After leaving defendant, Agent Johnson joined other agents. A preliminary field test showed the tinfoil package to contain opiates. This test was confirmed by subsequent laboratory analysis to which a government chemist testified.


Other narcotics agents testified to the meeting in Gary between Agent Johnson and defendant.


Agent Joseph Dino, Jr., testified that on arrest defendant was found to have in his possession five $20 bills of the same serial numbers as those previously recorded and given to Agent Johnson to make the purchase.

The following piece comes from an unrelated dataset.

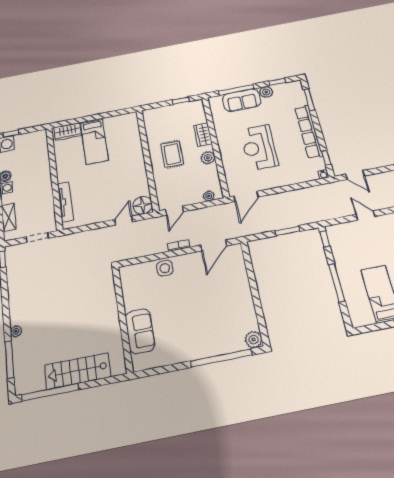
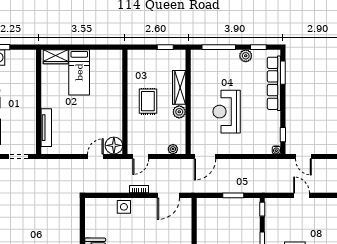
sofa: (242, 100) -> (221, 59), removed
row of seats: (308, 131) -> (274, 83), moved
wardrobe: (203, 135) -> (179, 87), width x1.50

In his testimony, defendant denied the telephone conversation, stating that he had come to Gary independently to gamble there; that he had recognized Special Employee McDaniel standing on the sidewalk. When McDaniel expressed a desire to talk with defendant, defendant had picked up McDaniel and McDaniel's companion, who was unknown to defendant, and had driven them about while he looked for a parking place; that there was no sale of narcotics; and that in response to a veiled inquiry from McDaniel regarding narcotics, defendant had said "You know more about that than me." Defendant said he then went on to gamble at a succession of gambling games where he won a specified sum of money.


Defendant contends that the Trial Court improperly admitted testimony of the telephone call as it constituted a conversation outside of defendant's presence. The call was placed in Gary to a long distance operator to whom the number had to be verbally given, in the hearing of Agent Johnson. Agent Johnson did testify that during the conversation he shared the receiver with McDaniel for at least part of the time. However, he also testified that he was able to hear and to identify the voice at the other end as that of defendant, although he had never heard defendant's voice over the telephone before. Defendant contends that the factual situation here resembles that in United States v. Washington, 7 Cir., 1958, 253 F.2d 913, of which Judge Duffy of this Court said that it was unbelievable that two agents and one other person all simultaneously listening to a 35-word, 12-second conversation, at one telephone receiver, could have identified the defendant's voice, which neither agent had ever heard before. In the case before us, however, only two persons were listening together. The conversation here was a much longer one. Although Agent Johnson had not previously heard defendant's voice over a telephone, he had spent three hours in defendant's company about a week before. Thus Agent Johnson was not relying on the mere oral statement made by the party at the other end of the line as to his identity. Other facts also supported the identification. It was defendant's telephone number which was requested of the operator. The parties arranged a meeting and defendant did appear at the designated place. Admission of Agent Johnson's testimony concerning the telephone conversation was proper. United States v. Carr, 7 Cir., 1955, 219 F.2d 876, 878-879; United States v. Bucur, 7 Cir., 1952, 194 F.2d 297, 303-304.


The judgment of the Trial Court is Affirmed as to Count Two, and Reversed as to Count One.